Page extract >>
>>>

Ok, big arguments against of transmitting XML in a compressed binary form is
that we lose the standardization, and with it the ease of interpretation. So
what about making a negotiated dialog of the transfer :
Scenario 1 :
A tells B (in straight XML) that it has some data for it, and it knows how
to compress in the format specified at URI http://zip
B replies fine, I know know that format
A zips the XML and sends it
B unzips the file and uses the data
Scenario 2 :
A tells B (in straight XML) that it has some data for it, and it knows how
to compress in the format specified at URI http://zip
B replies sorry, I don't know that format
A sends plain XML
Now lets say that at URI http://zip there is a pointer to a place that holds
the decompression algorithm, or a ready-compiled converter (or converters
for different platforms)

<<<

Problems >>
a - In the passage on compressing XML, what does A do in the second scenario once B says it does not know the format?
b - Resume the passage on negotiated XML compression, starting right after its last sentence.
The records that come next are separate material and are unrelated to this text.

Data section >>
>>>

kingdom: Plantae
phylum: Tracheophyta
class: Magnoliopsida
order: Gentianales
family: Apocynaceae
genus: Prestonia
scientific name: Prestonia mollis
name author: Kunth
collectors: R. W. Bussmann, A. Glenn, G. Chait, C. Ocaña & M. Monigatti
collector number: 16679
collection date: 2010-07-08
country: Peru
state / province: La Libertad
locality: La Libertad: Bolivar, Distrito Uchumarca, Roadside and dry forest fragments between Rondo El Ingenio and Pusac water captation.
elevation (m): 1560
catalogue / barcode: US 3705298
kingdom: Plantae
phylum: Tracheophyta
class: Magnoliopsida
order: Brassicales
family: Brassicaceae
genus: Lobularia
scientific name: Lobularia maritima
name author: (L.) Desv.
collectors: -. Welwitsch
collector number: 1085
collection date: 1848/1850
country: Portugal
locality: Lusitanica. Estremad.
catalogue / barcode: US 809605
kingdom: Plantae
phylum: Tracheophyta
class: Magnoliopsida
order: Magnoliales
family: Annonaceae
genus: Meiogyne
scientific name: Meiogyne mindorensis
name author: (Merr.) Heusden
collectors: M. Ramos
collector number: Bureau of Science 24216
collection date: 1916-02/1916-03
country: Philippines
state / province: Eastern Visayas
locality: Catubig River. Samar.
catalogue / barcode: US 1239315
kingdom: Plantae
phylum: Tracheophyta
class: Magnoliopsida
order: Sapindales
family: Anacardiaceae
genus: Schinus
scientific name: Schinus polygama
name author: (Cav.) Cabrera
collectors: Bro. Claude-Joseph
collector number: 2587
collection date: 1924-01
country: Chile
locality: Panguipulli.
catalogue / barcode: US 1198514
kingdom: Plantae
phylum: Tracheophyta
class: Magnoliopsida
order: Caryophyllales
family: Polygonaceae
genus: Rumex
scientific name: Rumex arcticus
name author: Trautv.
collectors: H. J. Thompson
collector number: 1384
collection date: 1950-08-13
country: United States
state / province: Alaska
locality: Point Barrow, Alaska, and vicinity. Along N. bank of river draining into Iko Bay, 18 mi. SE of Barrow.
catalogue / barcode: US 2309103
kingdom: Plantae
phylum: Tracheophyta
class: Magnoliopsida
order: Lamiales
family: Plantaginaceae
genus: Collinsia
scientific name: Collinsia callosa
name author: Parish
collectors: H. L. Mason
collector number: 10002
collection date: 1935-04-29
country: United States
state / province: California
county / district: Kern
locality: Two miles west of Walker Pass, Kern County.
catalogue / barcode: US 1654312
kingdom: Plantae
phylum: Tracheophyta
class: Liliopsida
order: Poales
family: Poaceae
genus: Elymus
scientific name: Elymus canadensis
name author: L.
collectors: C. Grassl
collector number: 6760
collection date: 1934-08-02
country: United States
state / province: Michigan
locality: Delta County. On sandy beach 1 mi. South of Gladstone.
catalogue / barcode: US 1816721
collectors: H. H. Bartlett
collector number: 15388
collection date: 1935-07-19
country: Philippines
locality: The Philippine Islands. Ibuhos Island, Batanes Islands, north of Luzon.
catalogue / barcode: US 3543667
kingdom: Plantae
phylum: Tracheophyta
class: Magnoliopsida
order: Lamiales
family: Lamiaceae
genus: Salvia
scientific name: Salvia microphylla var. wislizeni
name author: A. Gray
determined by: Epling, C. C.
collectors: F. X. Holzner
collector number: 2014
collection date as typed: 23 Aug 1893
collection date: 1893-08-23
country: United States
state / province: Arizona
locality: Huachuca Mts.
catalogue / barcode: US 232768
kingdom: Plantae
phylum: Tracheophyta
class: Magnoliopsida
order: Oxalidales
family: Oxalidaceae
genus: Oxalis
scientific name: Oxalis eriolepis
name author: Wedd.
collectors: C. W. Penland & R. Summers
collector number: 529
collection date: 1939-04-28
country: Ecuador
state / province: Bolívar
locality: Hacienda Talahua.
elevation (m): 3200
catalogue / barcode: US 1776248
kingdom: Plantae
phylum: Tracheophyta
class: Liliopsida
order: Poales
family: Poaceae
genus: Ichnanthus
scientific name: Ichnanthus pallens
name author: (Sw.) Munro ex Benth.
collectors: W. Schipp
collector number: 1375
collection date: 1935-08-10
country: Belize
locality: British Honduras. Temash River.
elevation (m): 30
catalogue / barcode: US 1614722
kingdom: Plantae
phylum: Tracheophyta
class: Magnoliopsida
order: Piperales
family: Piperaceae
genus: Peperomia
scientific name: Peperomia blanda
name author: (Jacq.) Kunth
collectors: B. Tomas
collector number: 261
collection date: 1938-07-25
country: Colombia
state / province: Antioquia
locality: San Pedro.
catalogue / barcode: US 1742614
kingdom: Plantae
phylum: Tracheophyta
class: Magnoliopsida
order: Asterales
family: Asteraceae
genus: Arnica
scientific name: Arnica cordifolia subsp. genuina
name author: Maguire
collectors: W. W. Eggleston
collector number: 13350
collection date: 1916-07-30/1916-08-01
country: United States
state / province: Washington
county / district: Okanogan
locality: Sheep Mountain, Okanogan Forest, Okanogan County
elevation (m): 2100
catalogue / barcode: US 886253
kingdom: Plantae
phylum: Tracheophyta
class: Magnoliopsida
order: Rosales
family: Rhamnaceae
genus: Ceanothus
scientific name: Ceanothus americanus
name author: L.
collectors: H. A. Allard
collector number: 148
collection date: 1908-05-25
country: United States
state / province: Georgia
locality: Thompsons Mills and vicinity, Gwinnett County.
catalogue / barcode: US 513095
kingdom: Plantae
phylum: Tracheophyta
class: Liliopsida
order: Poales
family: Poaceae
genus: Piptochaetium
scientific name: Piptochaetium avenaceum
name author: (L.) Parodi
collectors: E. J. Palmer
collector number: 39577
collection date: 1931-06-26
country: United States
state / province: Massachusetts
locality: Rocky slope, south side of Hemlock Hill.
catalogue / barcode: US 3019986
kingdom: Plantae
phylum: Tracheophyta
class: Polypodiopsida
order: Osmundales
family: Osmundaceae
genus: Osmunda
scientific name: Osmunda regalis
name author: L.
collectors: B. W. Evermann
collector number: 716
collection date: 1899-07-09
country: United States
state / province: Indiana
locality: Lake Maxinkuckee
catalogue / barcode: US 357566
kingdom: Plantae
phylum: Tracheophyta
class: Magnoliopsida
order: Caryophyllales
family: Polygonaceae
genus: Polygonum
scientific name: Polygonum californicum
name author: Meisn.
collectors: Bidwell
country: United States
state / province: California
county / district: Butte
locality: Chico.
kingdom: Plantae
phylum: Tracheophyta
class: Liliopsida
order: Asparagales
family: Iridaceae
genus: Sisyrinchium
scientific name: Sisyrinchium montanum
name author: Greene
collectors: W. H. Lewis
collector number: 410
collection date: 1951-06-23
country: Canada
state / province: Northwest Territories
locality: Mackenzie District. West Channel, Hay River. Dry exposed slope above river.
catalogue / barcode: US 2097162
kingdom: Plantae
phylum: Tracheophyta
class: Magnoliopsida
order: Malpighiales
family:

<<<

Per-task answers >>
a - A sends plain XML.

b -
Scenario 3 :
A tells B (in straight XML) that it has some data for it, and it knows how
to compress in the format specified at URI http://zip
B replies - please wait
B goes to the URL pointed to at http://zip, downloads and installs the
converter
B tells A, I'm ready
A sends binary...
Some of this negotiation could probably be tucked into PIs.
A harder (but quite interesting) alternative would be to have a pointer on
http://zip to a document specifying the (de)compression algorithm, from
which B could build its own native converter.
I find the idea of compressed XML a bit lumpy, but a system like this could
at least make it more transparent. Obviously the conversation needs a bit of
extra bandwidth than a straight send, but this would by offset in a big way
if there was a lot of data.
I'm sure there are a lot of other situations outside compression where such
a system could be used, which is why I presume the idea isn't original ;-)
Cheers,
Danny.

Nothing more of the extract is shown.